Carl Pries and his sons were out fishing yesterday in their five-metre fibreglass boat in Dawesville, South of Perth, when their vessel was swamped by a freak wave and began taking on water.
“Within about three seconds the boat had just uprighted itself and slowly going down,” the 39-year-old father said.
“When your boys turn around and ask if you’re going to die out there, that’s pretty hard.”
The trio waited helplessly for almost two hours before help arrived.
When a hand-held VHF radio floated free from the vessel, Mr Pries was able to grab it and make an emergency distress call just before 5pm.
As well as the emergency call, Mr Pries dove down to find the boat’s Emergency Position Indicating Radio Beacon (EPIRB) to help rescuers locate them.
“It was a good 20 minutes in the water before I could actually get my breathe back to dive down and grab the EPIRB from underneath,” he said.
“They (his sons) didn’t want me to go underneath to get it, but I had to.”

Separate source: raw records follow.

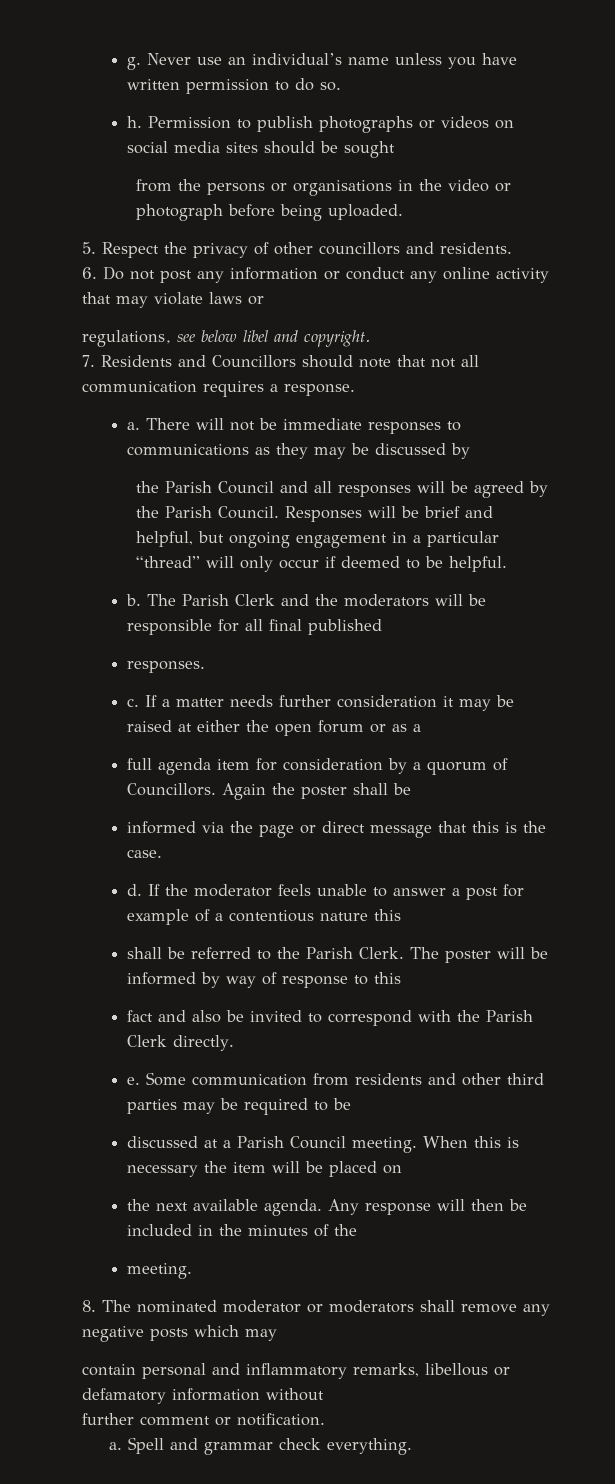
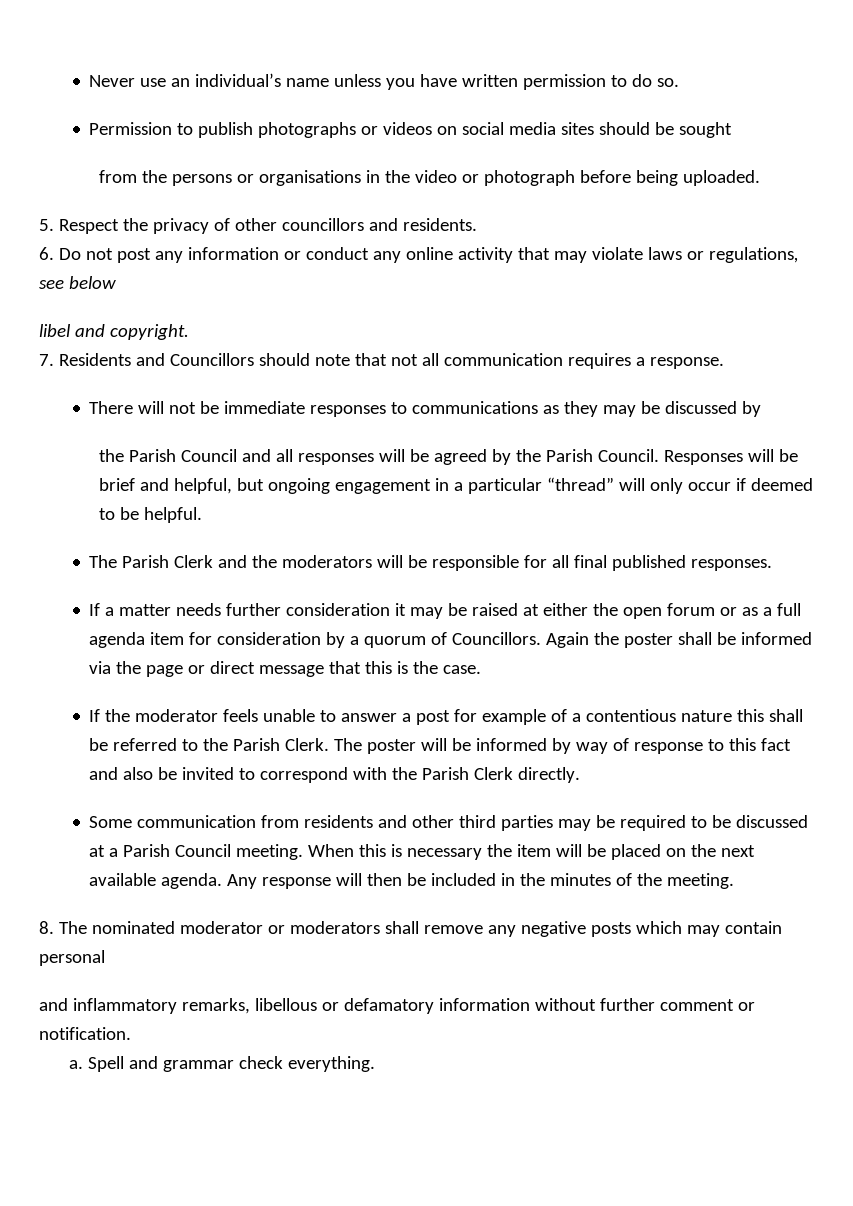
[127,57,142,70] g. -> (89, 81) none
[127,116,143,128] h. -> (680, 82) none
(264, 300) // -> (704, 255) none
(237, 336) none -> (116, 282) //
[127,422,141,430] a. -> (724, 363) none
[126,594,142,606] b. -> (202, 515) none
(383, 627) // -> (687, 563) none
[127,698,140,707] c. -> (773, 565) none
(422, 728) // -> (773, 611) none
(412, 789) // -> (737, 638) none
[127,884,143,896] d. -> (482, 669) none
(402, 915) // -> (765, 715) none
(402, 978) // -> (757, 744) none
[127,1077,141,1085] e. -> (581, 775) none
(352, 1104) // -> (732, 821) none
(403, 1169) // -> (687, 852) none
(358, 1230) // -> (663, 879) none
(277, 1335) // -> (720, 931) none
(206, 1371) none -> (105, 958) //
(324, 1394) // -> (596, 1004) none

WA Police’s Sergeant Troy Pillage said if the trio didn’t have the hand-held radio with them “the outcome could have been very different”.
Police Air-Wing, Water Police officers and Mandurah Marine Rescue were dispatched.
Officers in the police helicopter spotted the trio in the water about 18km west of the Dawesville Cut.
They were pulled from the water and taken to Peel Health Campus for treatment for hypothermia and jelly fish stings.